GOAL » From the pet food forum thread below, extract the passage between "## Lori612 (Nov" and "Halo dog food.", inclusive, copying it word for word.

Personally I like Solid Gold (my girls like Barking at the Moon flavor) and Taste of the Wild Wetlands flavor.


----------



## sillylilykitty (Mar 11, 2007)

I feed my cats Felidae. The couple times my cat Lily has gotten sick I gave her Halo wet food (the soup stuff) and she ate it (when she wouldnt touch her own food), but that is the only time I us it. I always have a couple cans in the house just in case she gets sick.


----------



## TwoSweetBabies (Apr 28, 2008)

Sillylilykitty,
Glad to hear someone uses the brand! I just havent been able to find anyone who uses it as their regular food! I don't know why, seeing as how the company seems great to me, heh.  I guess I like it mostly because its more of a small corporation that hasnt had any sort of bad rep, like innova and canidae.
Opinions?


----------



## sillylilykitty (Mar 11, 2007)

Twosweetbabies, I like them, but they are just too expensive for me to buy as the main food. Felidae is about the most expensive I will go for my cats main food. What really sucks though is that I will have to switch to Nutro when I move home because it is the best food you can find on my island without shipping the food (which would be way too expensive for me to do).


----------



## Lori612 (Nov 23, 2008)

Did you end up feeding your dogs Halo? Did they like it? I have a shih tzu and I just ordered a 4lb bag of the dry dog food in chicken flavour. This will be the first time our lil girl will be eating Halo dog food.


----------



## PureMutt (Feb 6, 2009)

My dog loves the canned variety. It smells pretty darn good in my opinion. lol.


----------



## TwoSweetBabies (Apr 28, 2008)

DATA SEGMENT »
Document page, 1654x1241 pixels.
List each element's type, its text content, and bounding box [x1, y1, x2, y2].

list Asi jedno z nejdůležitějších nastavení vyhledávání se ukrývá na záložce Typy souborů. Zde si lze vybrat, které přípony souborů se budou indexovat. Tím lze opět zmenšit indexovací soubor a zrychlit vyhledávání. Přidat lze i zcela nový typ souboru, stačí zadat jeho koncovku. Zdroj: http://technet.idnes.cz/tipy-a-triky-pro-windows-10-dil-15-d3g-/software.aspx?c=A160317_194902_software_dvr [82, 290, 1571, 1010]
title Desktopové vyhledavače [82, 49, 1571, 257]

SOLUTION FOR THIS PROBLEM »
## Lori612 (Nov 23, 2008)

Did you end up feeding your dogs Halo? Did they like it? I have a shih tzu and I just ordered a 4lb bag of the dry dog food in chicken flavour. This will be the first time our lil girl will be eating Halo dog food.